- _SOURCE EXTRACT_
====

Jordan Klepper (born March 9, 1979) is an American comedian, writer, producer, political commentator, television host, and actor. He began his career as a member of The Second City and Upright Citizens Brigade. From 2014 to 2017, he was a correspondent on The Daily Show. He started his own satirical program, The Opposition with Jordan Klepper, which was canceled in 2018. He then starred in the 2019 docuseries, Klepper, before returning to The Daily Show later that year. He often appears on a segment entitled "Jordan Klepper Fingers the Pulse".

Early life
Jordan Klepper was born in Kalamazoo, Michigan, on March 9, 1979, the son of Betse, a secretary at Loy Norrix High School, and Mark Klepper. Betse and Mark were introduced to each other by Betse's cousin, the actor and comedian Tim Allen, who was Mark's roommate at Western Michigan University. Klepper attended Kalamazoo Central High School and Kalamazoo Area Mathematics and Science Center, where he was a tennis player and a member of the Mock Trial Team that won Nationals.

After graduating from high school, with a Frederick W. Heyl and Elsie L. Heyl Science Scholarship Fund full-tuition scholarship from Kalamazoo College, in 1997, Klepper double-majored in math and theater at Kalamazoo College and received his degree in 2001. He studied abroad in London during his time there. While at Kalamazoo College, his sister befriended aspiring actor Steven Yeun and took him to see Klepper's improv show, which inspired Yeun to attend his first acting class.

====

- _ASSIGNED TASK 1_
Answer these questions from the Jordan Klepper biography:
(a) In what city and state was Klepper born?
(b) During which years was he a correspondent on The Daily Show?
(c) What two subjects did he major in at Kalamazoo College?
- _ASSIGNED TASK 2_
Does each statement agree with the Jordan Klepper biography? Answer yes or no, and quote the words that decide it.
(a) The Opposition with Jordan Klepper was canceled in 2018.
(b) Tim Allen was Betse's brother.
(c) Klepper studied abroad in Paris while at Kalamazoo College.
- _ASSIGNED TASK 3_
The opening sentence of the Jordan Klepper biography lists the kinds of work he does. Name all of them.

====

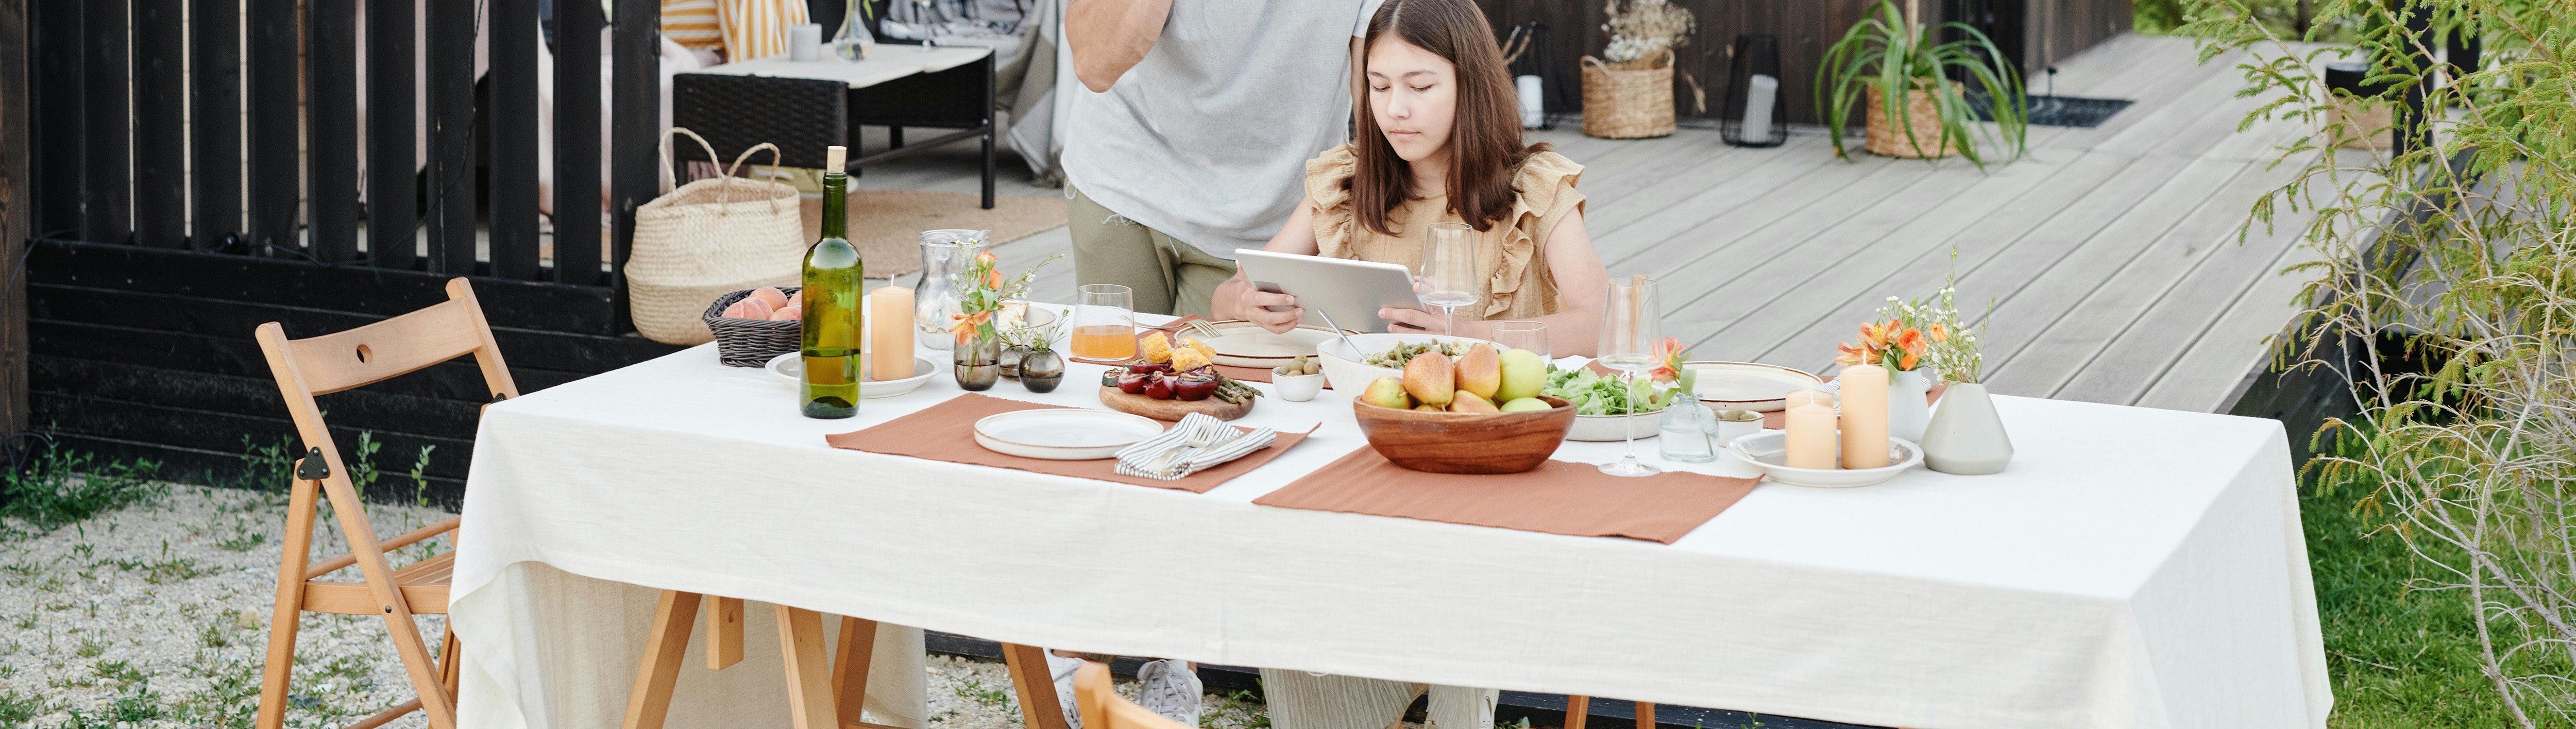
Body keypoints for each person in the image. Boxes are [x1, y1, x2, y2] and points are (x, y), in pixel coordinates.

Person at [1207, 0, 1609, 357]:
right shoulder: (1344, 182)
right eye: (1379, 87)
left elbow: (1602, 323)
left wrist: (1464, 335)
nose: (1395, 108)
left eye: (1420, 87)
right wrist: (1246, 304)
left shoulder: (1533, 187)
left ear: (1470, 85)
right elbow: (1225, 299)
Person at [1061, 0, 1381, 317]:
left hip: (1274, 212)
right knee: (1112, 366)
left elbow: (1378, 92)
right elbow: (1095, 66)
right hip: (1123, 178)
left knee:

====

- _TASK RESPONSE 1_
(a) Kalamazoo, Michigan
(b) 2014 to 2017
(c) Math and theater

- _TASK RESPONSE 2_
(a) Yes: "which was canceled in 2018"
(b) No: "Betse's cousin, the actor and comedian Tim Allen"
(c) No: "He studied abroad in London during his time there."

- _TASK RESPONSE 3_
Comedian, writer, producer, political commentator, television host, and actor